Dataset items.
═══

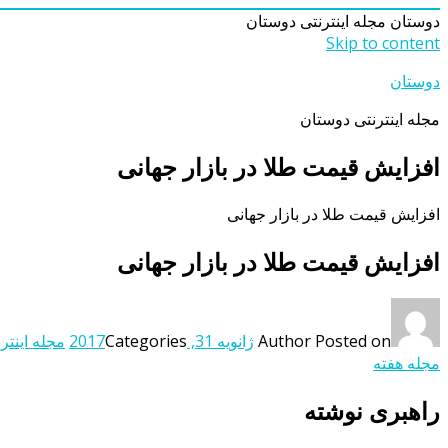
دوستان
مجله اینترنتی دوستان
Skip to content
دوستان
مجله اینترنتی دوستان
افزایش قیمت طلا در بازار جهانی
افزایش قیمت طلا در بازار جهانی
افزایش قیمت طلا در بازار جهانی
Posted on
Author
ژانویه 31, 2017
Categories
مجله اینتر
مجله هفته
راهبری نوشته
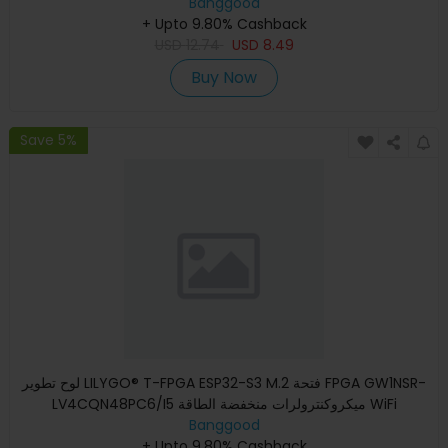
Banggood
+ Upto 9.80% Cashback
USD
12.74
USD
8.49
Buy Now
Save 5%
لوح تطوير LILYGO® T-FPGA ESP32-S3 M.2 فتحة FPGA GW1NSR-
LV4CQN48PC6/I5 ميكروكنترولرات منخفضة الطاقة WiFi
Banggood
Bluetooth5 وحدة
+ Upto 9.80% Cashback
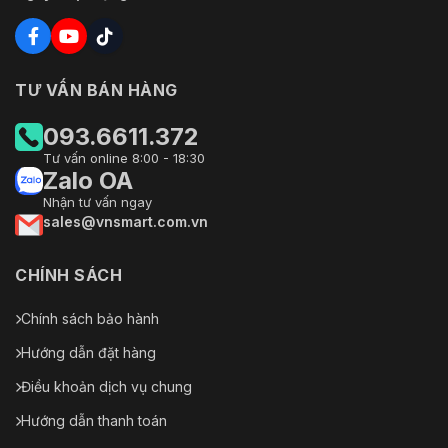
TƯ VẤN BÁN HÀNG
093.6611.372
Tư vấn online 8:00 - 18:30
Zalo OA
Nhận tư vấn ngay
sales@vnsmart.com.vn
CHÍNH SÁCH
Chính sách bảo hành
Hướng dẫn đặt hàng
Điều khoản dịch vụ chung
Hướng dẫn thanh toán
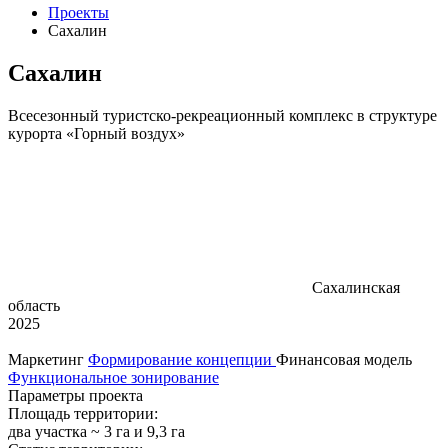
Проекты
Сахалин
Сахалин
Всесезонный туристско-рекреационный комплекс в структуре
курорта «Горный воздух»
Сахалинская
область
2025
Маркетинг
Формирование концепции
Финансовая модель
Функциональное зонирование
Параметры проекта
Площадь территории:
два участка ~ 3 га и 9,3 га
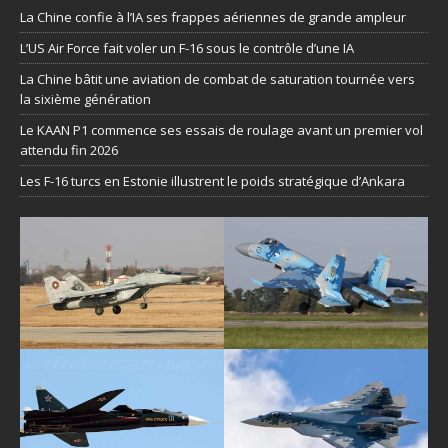
La Chine confie à l’IA ses frappes aériennes de grande ampleur
L’US Air Force fait voler un F-16 sous le contrôle d’une IA
La Chine bâtit une aviation de combat de saturation tournée vers
la sixième génération
Le KAAN P1 commence ses essais de roulage avant un premier vol
attendu fin 2026
Les F-16 turcs en Estonie illustrent le poids stratégique d’Ankara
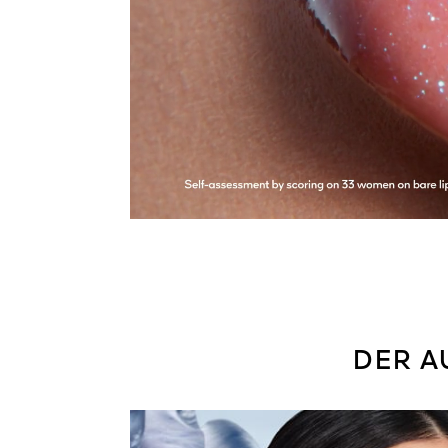
DER A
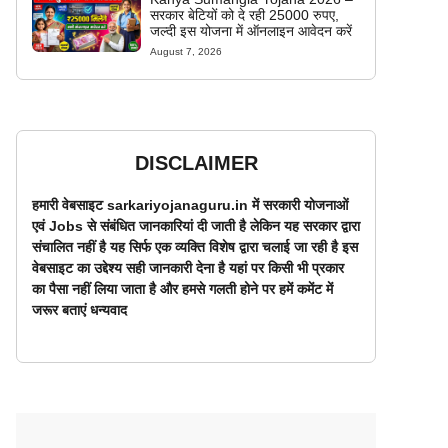
सरकार बेटियों को दे रही 25000 रुपए,
जल्दी इस योजना में ऑनलाइन आवेदन करें
August 7, 2026
DISCLAIMER
हमारी वेबसाइट sarkariyojanaguru.in में सरकारी योजनाओं
एवं Jobs से संबंधित जानकारियां दी जाती है लेकिन यह सरकार द्वारा
संचालित नहीं है यह सिर्फ एक व्यक्ति विशेष द्वारा चलाई जा रही है इस
वेबसाइट का उद्देश्य सही जानकारी देना है यहां पर किसी भी प्रकार
का पैसा नहीं लिया जाता है और हमसे गलती होने पर हमें कमेंट में
जरूर बताएं धन्यवाद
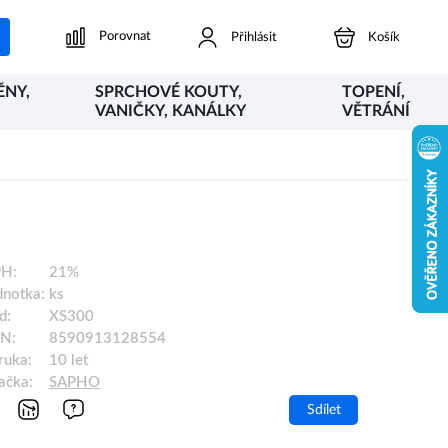
Porovnat
Přihlásit
Košík
ĚNY,
SPRCHOVÉ KOUTY,
TOPENÍ,
VANIČKY, KANÁLKY
VĚTRÁNÍ
H:
21%
dnotka:
ks
d:
XS300
N:
8590913128554
ruka:
10 let
ačka:
SAPHO
Sdílet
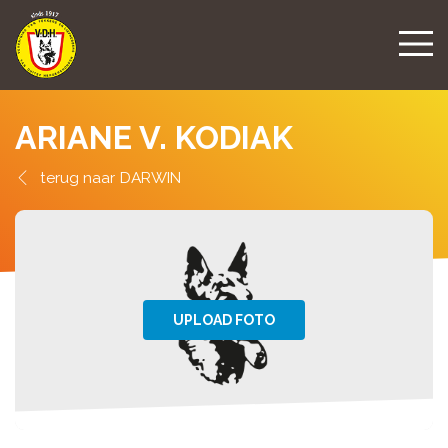
ARIANE V. KODIAK
DARWIN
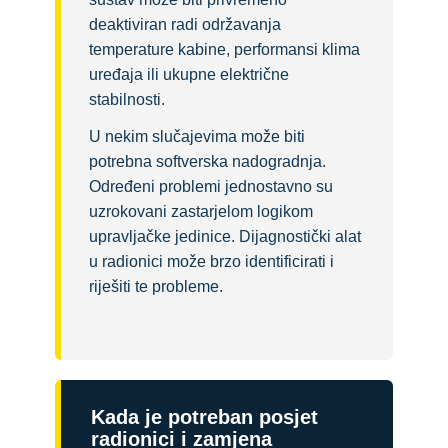
deaktiviran radi održavanja
temperature kabine, performansi klima
uređaja ili ukupne električne
stabilnosti.
U nekim slučajevima može biti
potrebna softverska nadogradnja.
Određeni problemi jednostavno su
uzrokovani zastarjelom logikom
upravljačke jedinice. Dijagnostički alat
u radionici može brzo identificirati i
riješiti te probleme.
Kada je potreban posjet
radionici i zamjena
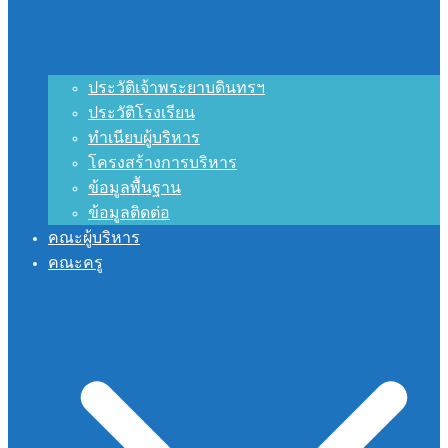
ประวัติเจ้าพระยาบดินทรฯ
ประวัติโรงเรียน
ทำเนียบผู้บริหาร
โครงสร้างการบริหาร
ข้อมูลพื้นฐาน
ข้อมูลติดต่อ
คณะผู้บริหาร
คณะครู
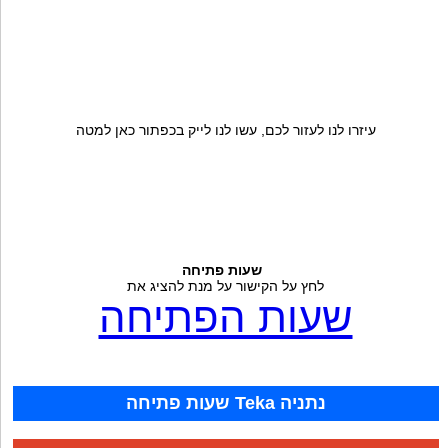
עיזרו לנו לעזור לכם, עשו לנו לייק בכפתור כאן למטה
שעות פתיחה
לחץ על הקישור על מנת להציג את
שעות הפתיחה
שעות פתיחה Teka נתניה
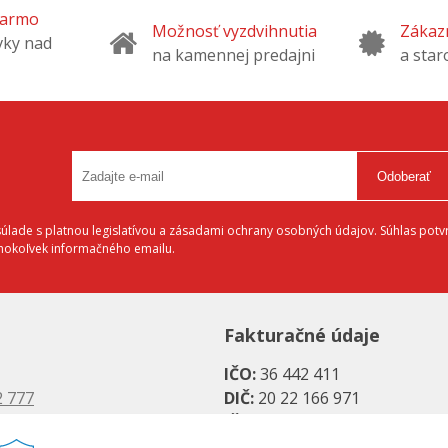
darmo
Možnosť vyzdvihnutia
Zákazn
vky nad
na kamennej predajni
a star
Odoberať
lade s platnou legislatívou a zásadami ochrany osobných údajov. Súhlas potvr
éhokoľvek informačného emailu.
Fakturačné údaje
IČO:
36 442 411
2 777
DIČ:
20 22 166 971
 6883
IČ DPH:
SK20 22 166 971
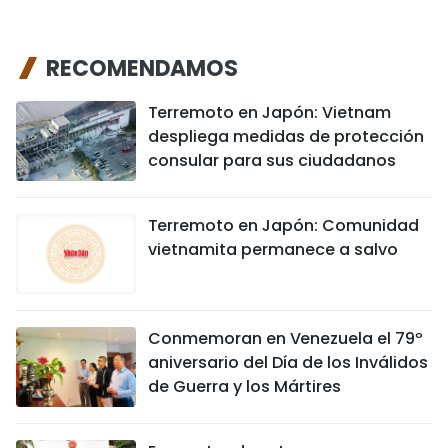
RECOMENDAMOS
Terremoto en Japón: Vietnam
despliega medidas de protección
consular para sus ciudadanos
Terremoto en Japón: Comunidad
vietnamita permanece a salvo
Conmemoran en Venezuela el 79º
aniversario del Día de los Inválidos
de Guerra y los Mártires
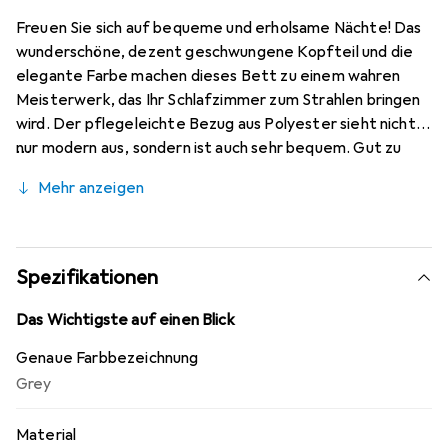
Freuen Sie sich auf bequeme und erholsame Nächte! Das
wunderschöne, dezent geschwungene Kopfteil und die
elegante Farbe machen dieses Bett zu einem wahren
Meisterwerk, das Ihr Schlafzimmer zum Strahlen bringen
wird. Der pflegeleichte Bezug aus Polyester sieht nicht
nur modern aus, sondern ist auch sehr bequem. Gut zu
erwähnen ist auch, dass die gebogenen Metallbeine dem
Mehr anzeigen
Bett eine perfekte Stabilität verleihen.
Spezifikationen
Das Wichtigste auf einen Blick
Genaue Farbbezeichnung
Grey
Material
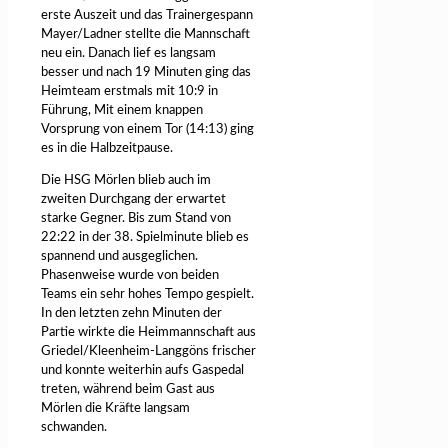
erste Auszeit und das Trainergespann
Mayer/Ladner stellte die Mannschaft
neu ein. Danach lief es langsam
besser und nach 19 Minuten ging das
Heimteam erstmals mit 10:9 in
Führung, Mit einem knappen
Vorsprung von einem Tor (14:13) ging
es in die Halbzeitpause.
Die HSG Mörlen blieb auch im
zweiten Durchgang der erwartet
starke Gegner. Bis zum Stand von
22:22 in der 38. Spielminute blieb es
spannend und ausgeglichen.
Phasenweise wurde von beiden
Teams ein sehr hohes Tempo gespielt.
In den letzten zehn Minuten der
Partie wirkte die Heimmannschaft aus
Griedel/Kleenheim-Langgöns frischer
und konnte weiterhin aufs Gaspedal
treten, während beim Gast aus
Mörlen die Kräfte langsam
schwanden.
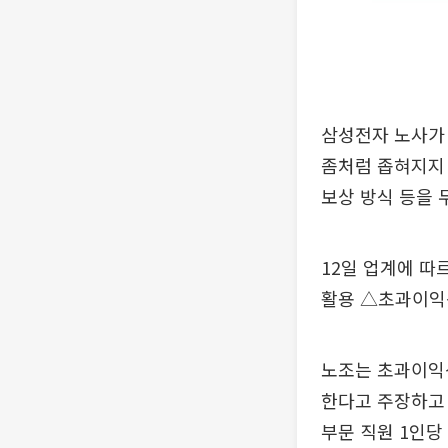
삼성전자 노사가
좀처럼 좁혀지지 
보상 방식 등을 
12일 업계에 
활용 △초과이익성
노조는 초과이익성
한다고 주장하고 
부문 직원 1인당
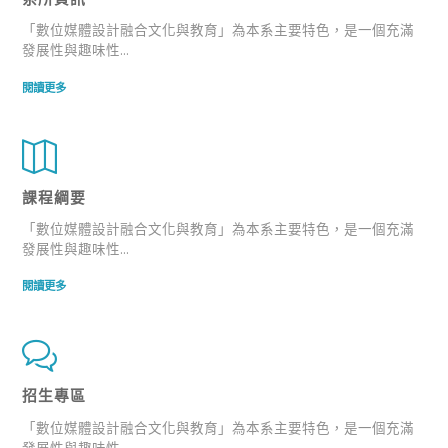
「數位媒體設計融合文化與教育」為本系主要特色，是一個充滿
發展性與趣味性...
閱讀更多
課程綱要
「數位媒體設計融合文化與教育」為本系主要特色，是一個充滿
發展性與趣味性...
閱讀更多
招生專區
「數位媒體設計融合文化與教育」為本系主要特色，是一個充滿
發展性與趣味性...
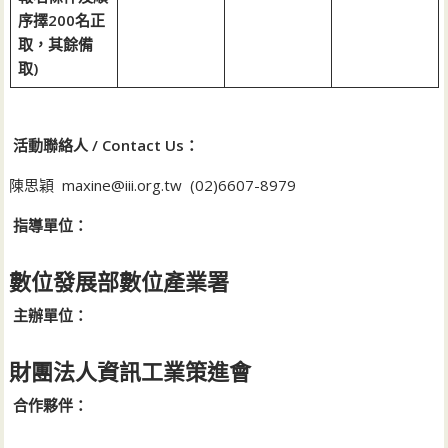
序擇200名正
取，其餘備
取)
活動聯絡人 / Contact Us：
陳思穎 maxine@iii.org.tw (02)6607-8979
指導單位：
數位發展部數位產業署
主辦單位：
財團法人資訊工業策進會
合作夥伴：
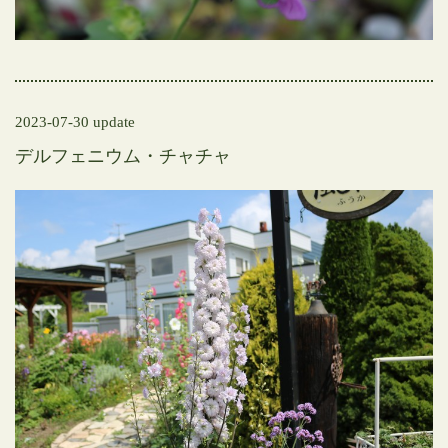
2023-07-30 update
デルフェニウム・チャチャ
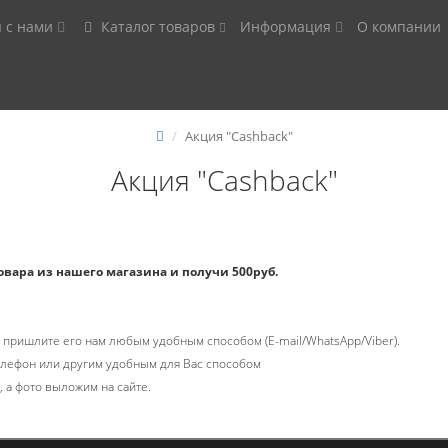
я с нами
Каталог товаров
Информация
О компании
Акция "Cashback"
Акция "Cashback"
овара из нашего магазина и получи 500руб.
и пришлите его нам любым удобным способом (E-mail/WhatsApp/Viber).
телефон или другим удобным для Вас способом
 а фото выложим на сайте.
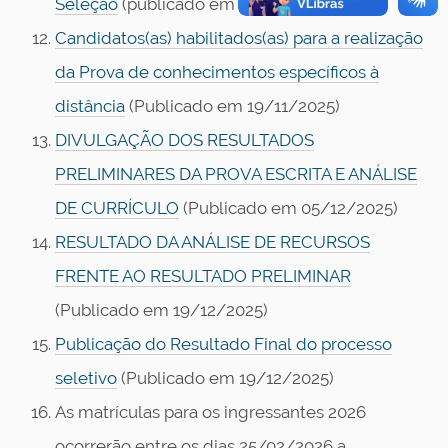
Seleção
(publicado em 19/11/2025)
Candidatos(as) habilitados(as) para a realização
da Prova de conhecimentos específicos à
distância
(Publicado em 19/11/2025)
DIVULGAÇÃO DOS RESULTADOS
PRELIMINARES DA PROVA ESCRITA E ANÁLISE
DE CURRÍCULO
(Publicado em 05/12/2025)
RESULTADO DA ANÁLISE DE RECURSOS
FRENTE AO RESULTADO PRELIMINAR
(Publicado em 19/12/2025)
Publicação do Resultado Final do processo
seletivo
(Publicado em 19/12/2025)
As matrículas para os ingressantes 2026
ocorrerão entre os dias 25/02/2026 a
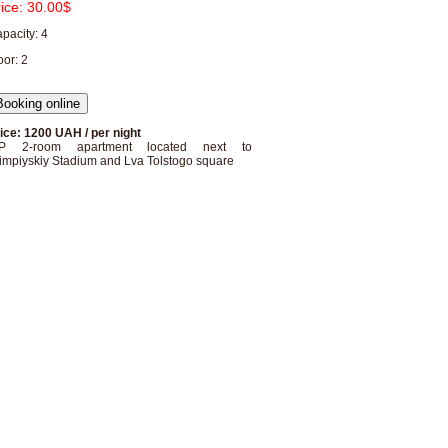
rice:
30.00$
pacity: 4
oor: 2
ice: 1200 UAH / per night
IP 2-room apartment located next to
impiyskiy Stadium and Lva Tolstogo square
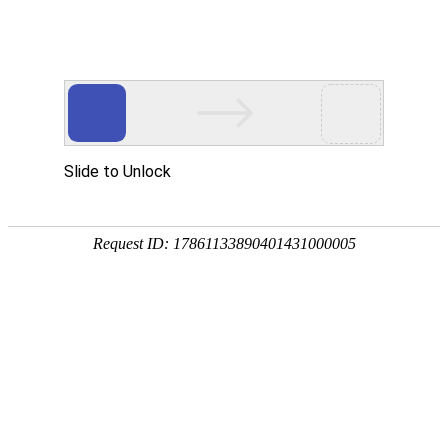
服务教育科研，促进学术发展!
老站:万维书刊网
—— 要投稿，
态度公正、信息求实、投稿自助、使用免费
中国
期刊大全
期刊点评
专业刊群
外国
SCI期刊
期刊
期刊
投稿选刊
期刊选题
热 词 榜
期刊点评
您的位置：
万维学术
>
SCI/E期刊
搜索结果：
刊期
1
（官网投稿）
Space Science Reviews《空间科学评论》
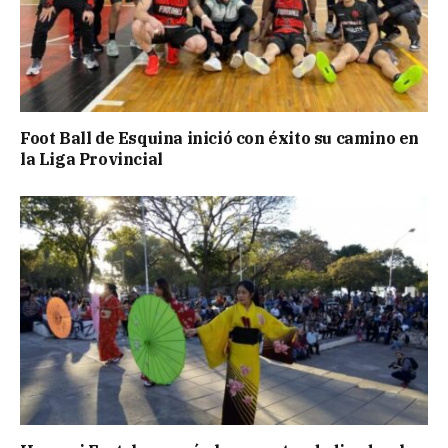
Foot Ball de Esquina inició con éxito su camino en
la Liga Provincial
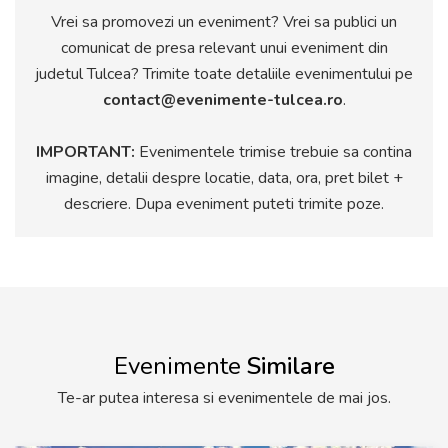
Vrei sa promovezi un eveniment? Vrei sa publici un
comunicat de presa relevant unui eveniment din
judetul Tulcea? Trimite toate detaliile evenimentului pe
contact@evenimente-tulcea.ro
.
IMPORTANT:
Evenimentele trimise trebuie sa contina
imagine, detalii despre locatie, data, ora, pret bilet +
descriere. Dupa eveniment puteti trimite poze.
Evenimente
Similare
Te-ar putea interesa si evenimentele de mai jos.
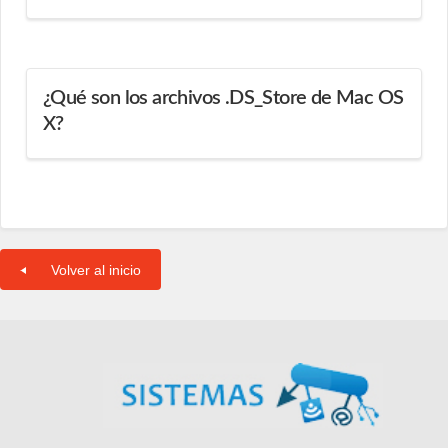
¿Qué son los archivos .DS_Store de Mac OS
X?
Volver al inicio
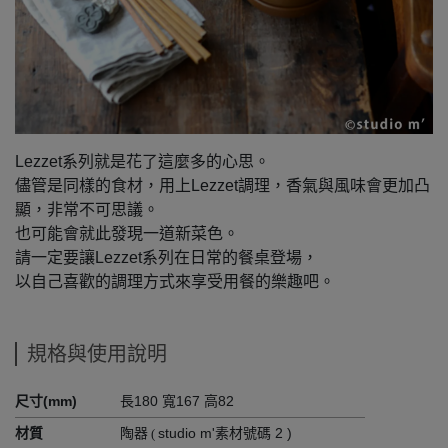
Lezzet系列就是花了這麼多的心思。
儘管是同樣的食材，用上Lezzet調理，香氣與風味會更加凸
顯，非常不可思議。
也可能會就此發現一道新菜色。
請一定要讓Lezzet系列在日常的餐桌登場，
以自己喜歡的調理方式來享受用餐的樂趣吧。
規格與使用說明
尺寸(mm)
長180 寬167 高82
材質
陶器
studio m'素材號碼 2 )
(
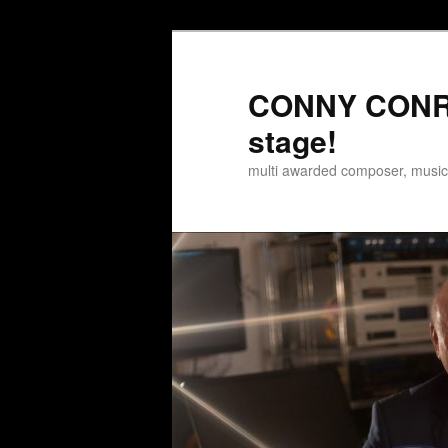
Zum
Zum
Inhalt
sekundären
wechseln
Inhalt
CONNY CONRA
wechseln
stage!
multi awarded composer, musi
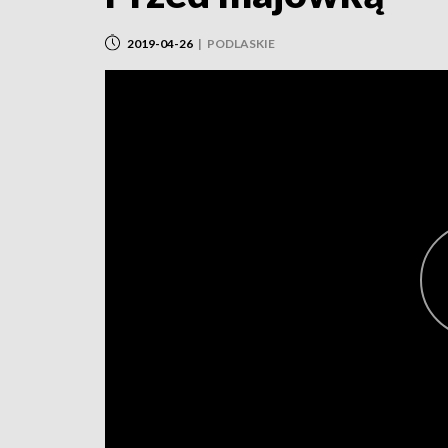
2019-04-26
|
PODLASKIE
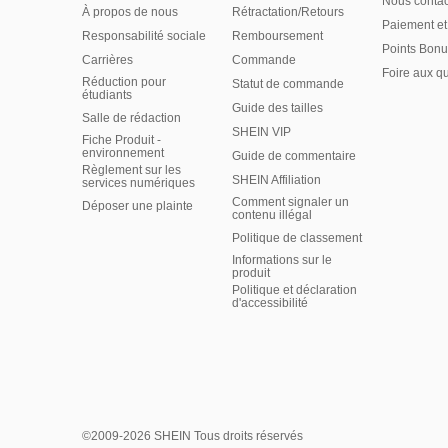
Nous contac
À propos de nous
Rétractation/Retours
Paiement et
Responsabilité sociale
Remboursement
Points Bonu
Carrières
Commande
Foire aux q
Réduction pour
Statut de commande
étudiants
Guide des tailles
Salle de rédaction
SHEIN VIP
Fiche Produit -
environnement
Guide de commentaire
Règlement sur les
SHEIN Affiliation
services numériques
Comment signaler un
Déposer une plainte
contenu illégal
Politique de classement
Informations sur le
produit
Politique et déclaration
d'accessibilité
©2009-2026 SHEIN Tous droits réservés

═══

Task item. Copy the text of the items word for word, starting with the line that contains "ประวัติเจ้าพระยาบดินทรฯ" and going on through the line that contains "SK20 22 166 971". Leave the pictures out of your copy.

Finished exercise.
ประวัติเจ้าพระยาบดินทรฯ
ประวัติโรงเรียน
ทำเนียบผู้บริหาร
โครงสร้างการบริหาร
ข้อมูลพื้นฐาน
ข้อมูลติดต่อ
คณะผู้บริหาร
คณะครู
עיזרו לנו לעזור לכם, עשו לנו לייק בכפתור כאן למטה
שעות פתיחה
לחץ על הקישור על מנת להציג את
שעות הפתיחה
שעות פתיחה Teka נתניה
darmo
Možnosť vyzdvihnutia
Zákazn
vky nad
na kamennej predajni
a star
Odoberať
lade s platnou legislatívou a zásadami ochrany osobných údajov. Súhlas potvr
éhokoľvek informačného emailu.
Fakturačné údaje
IČO:
36 442 411
2 777
DIČ:
20 22 166 971
 6883
IČ DPH:
SK20 22 166 971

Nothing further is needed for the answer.